--- START ---

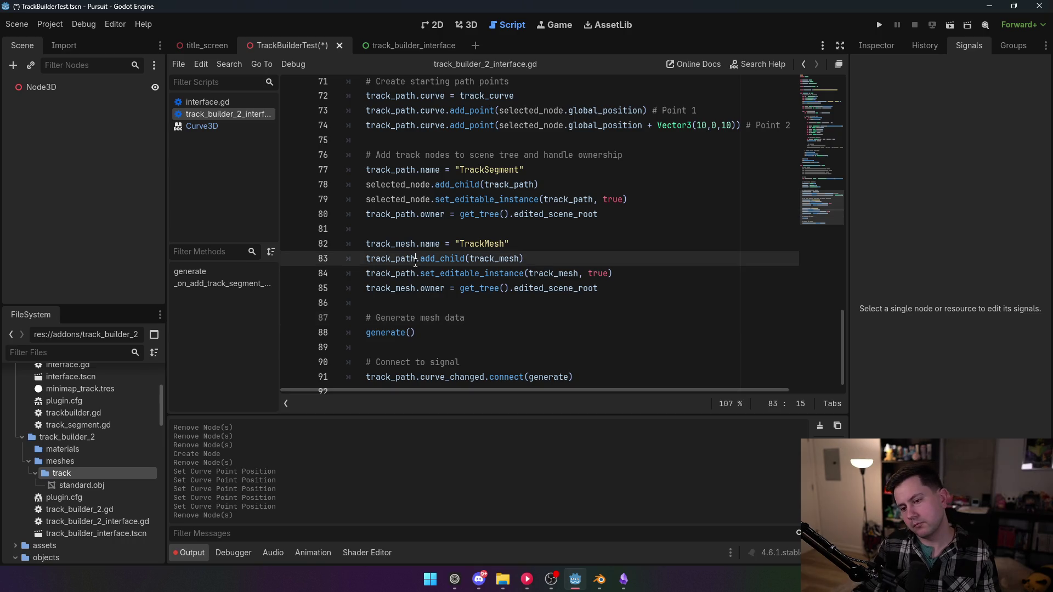
pyautogui.press('ctrl+s')
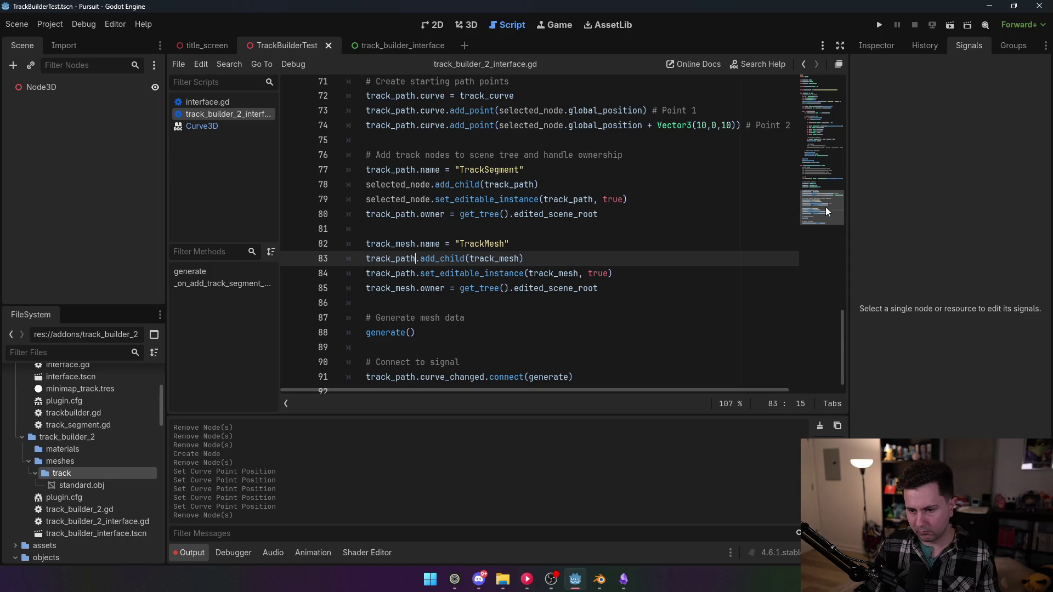
# - Scroll the minimap to review the add-segment handler code
pyautogui.moveTo(826, 207); pyautogui.dragTo(827, 94)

--- END ---

● THE PROBLEM
Throughout the material above, count each line holding "pyautogui" and answer with the total alone.

● FINAL ANSWER
2